By "existing" I mean "already written down in Fetch", and just talking
about the TLS resumption component. I certainly don't mean to suggest the
problem is done. Tracking via the web overall is a complex, evolving topic,
with lots of folks working on it across the stack. Most of it is not
relevant to low-level TLS state, except in recognizing that, because
correlation is transitive, you can only solve it looking at the application
as a whole.

To bring this back to resumption, there is really only a single question to
answer here: do you offer a session, negotiated in context A, over this new
connection being established in context B? If you say yes, you potentially
get a performance improvement, but you also allow contexts A and B to be
correlated.

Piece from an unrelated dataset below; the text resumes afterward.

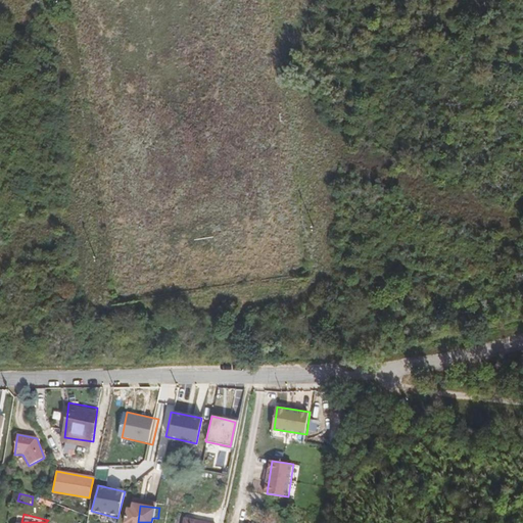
All buildings are outlined.
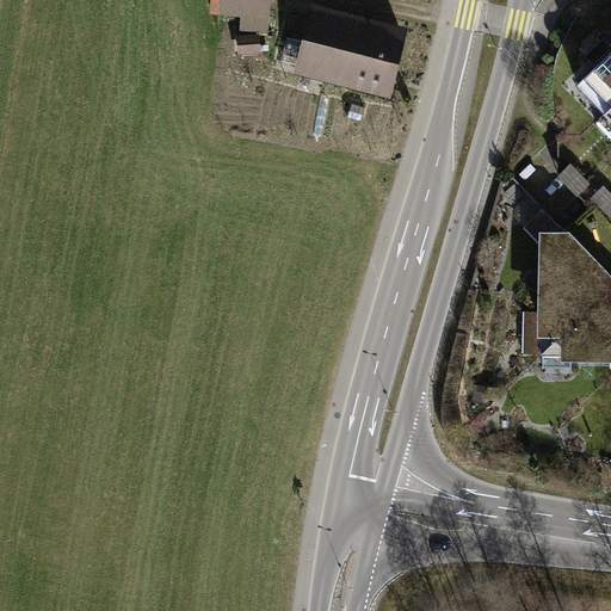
[(209,0),(209,12),(240,14),(239,32),(264,35),(267,0),(209,0)]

Whether you are okay with that depends on the application, and
is not something TLS can answer.

What TLS needs to do is translate this TLS-level notion into things the
application is worrying about. In this case, the deciding question is: do
you mean for those two contexts to be correlated? If not, don't offer
resumption. That is what this draft says, and it is what rfc8446 needed to
say, but omitted. That omission has been corrected in rfc8446bis.

Do you have other text in mind? There doesn't seem to be any other possible
answer here, since there is only one decision to make in resumption. It's
also one that clearly will continue working as we evolve and strengthen
applications' privacy goals, including that of the web, since everything
boils down to what contexts can and cannot be correlated.